SMLAL[BT], as per SWOG, have following characteristics:
1. Lat=4, thru=2
2. Overhead of 1 cycle when forwarding the result to a chained instruction with same dest operand.

Compare this with lat=2/thru=4 of SADDW[2] and hence the states shown above(e.g. good, bad, super bad).

Now, at the IR level, generating partial reduce instrinsic would be the right thing do excep that the codegen is bad.

**What alternatives do we have to address this issue?**
**Alternative 1**: Comment out/make conditional https://github.com/llvm/llvm-project/blob/main/llvm/lib/Target/AArch64/AArch64ISelLowering.cpp#L1980. 
With this, we get back to state T2. We are still left with code with VF=2. 
I am not sure if tweaking the cost model would help unroll the code twice so that it matches performance with T1. Other issue is once initial VPlan considers using partial reduce intrinsic with VF=4, it does not consider VPlan without the intrinsic(this is just by looking at the debug logs and I havent went into the details).

**Alternative 2**: Mark this partial reduce scenario as invalid as was in T1.
This helps us get back to the original performance.

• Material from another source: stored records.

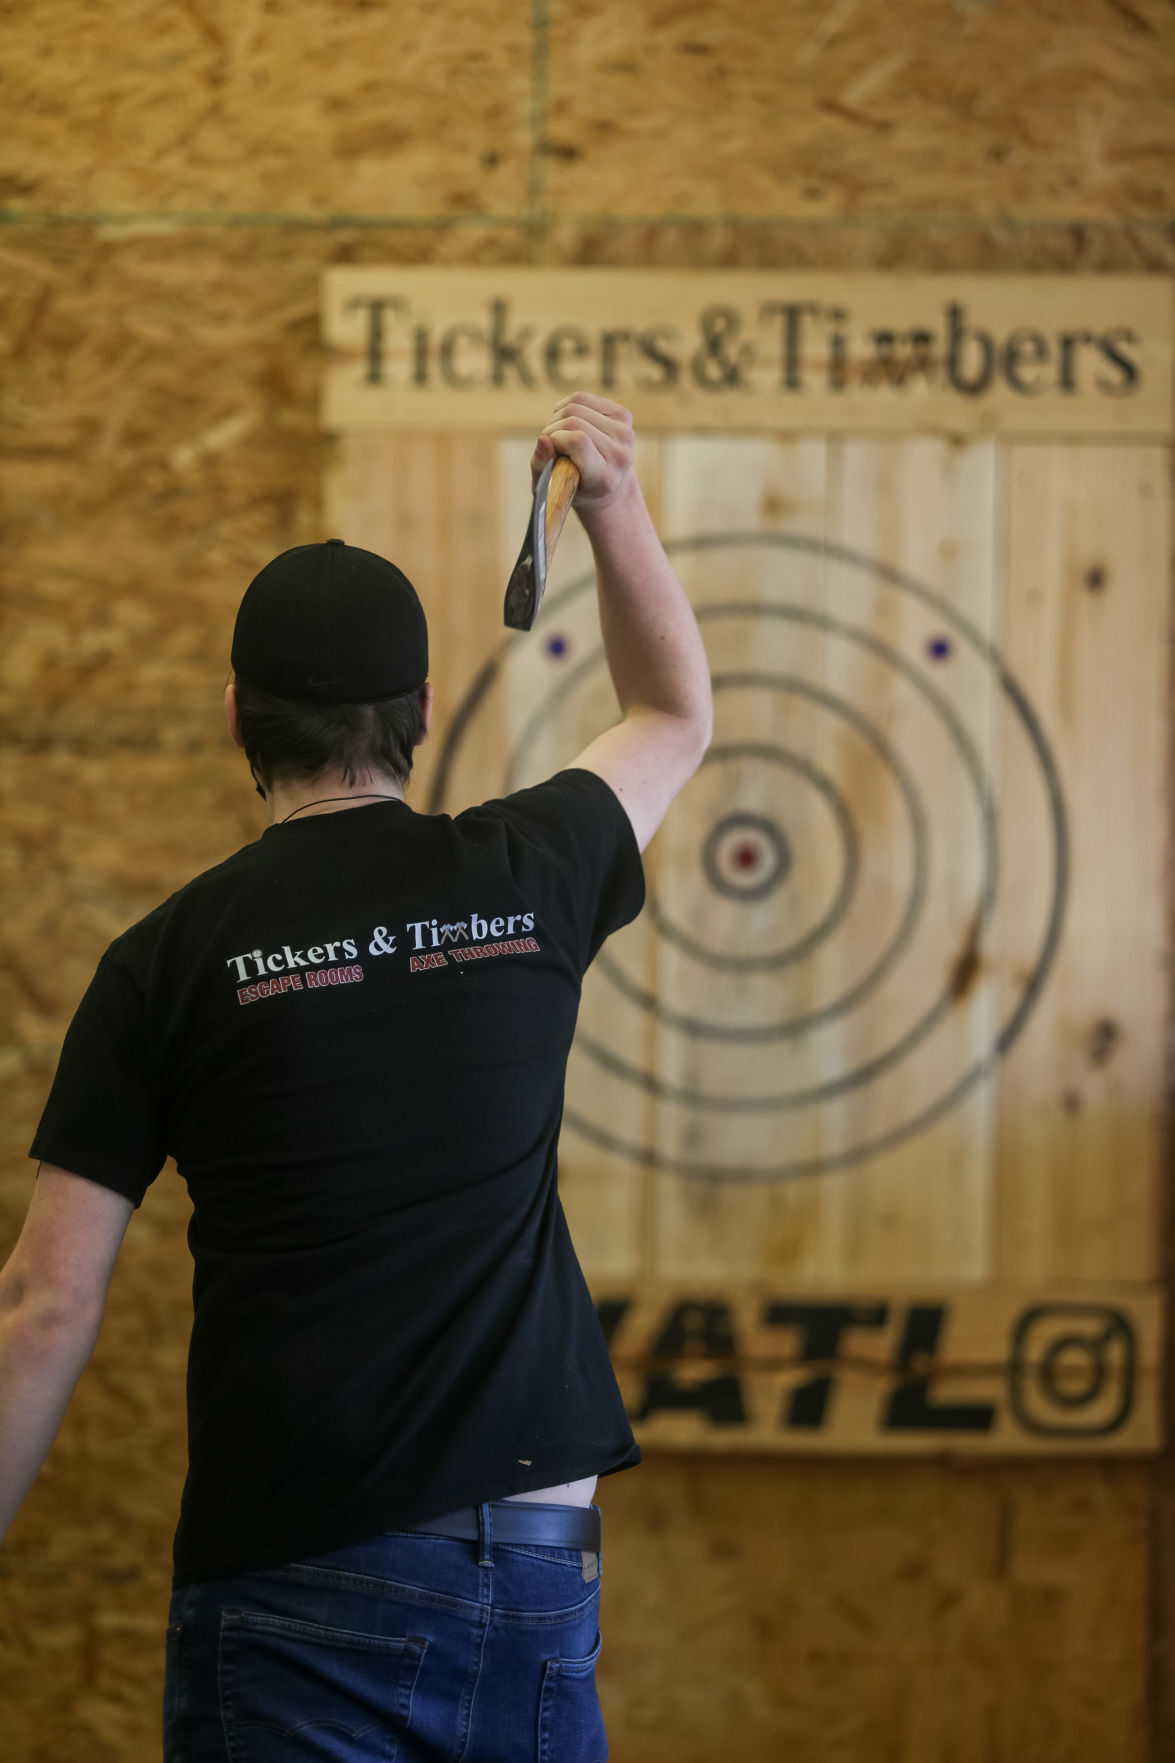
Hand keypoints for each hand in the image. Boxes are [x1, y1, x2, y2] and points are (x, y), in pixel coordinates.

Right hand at [530, 391, 634, 509]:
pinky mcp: (623, 415)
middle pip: (574, 420)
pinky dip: (567, 406)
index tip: (552, 451)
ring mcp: (625, 433)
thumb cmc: (572, 487)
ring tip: (559, 435)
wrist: (605, 487)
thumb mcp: (550, 485)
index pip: (578, 441)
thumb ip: (542, 465)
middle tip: (552, 445)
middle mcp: (620, 455)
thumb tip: (543, 439)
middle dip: (553, 429)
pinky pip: (583, 397)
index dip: (557, 439)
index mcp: (605, 477)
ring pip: (576, 405)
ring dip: (558, 418)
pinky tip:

This patch tries to go with alternative 2.

**What else needs to be addressed?**
1. Standalone codegen test
Instead of generating SMLAL[BT] in https://godbolt.org/z/59PxsvGfG for above code, we need to generate SADDW[2] or SADDL[BT6]

**Note**: It is difficult to know all the partial reduce patterns for all the Numba instances failing(due to certain constraints) and hence, just resorting to i32-->i64 pattern initially.

https://github.com/llvm/llvm-project/pull/165226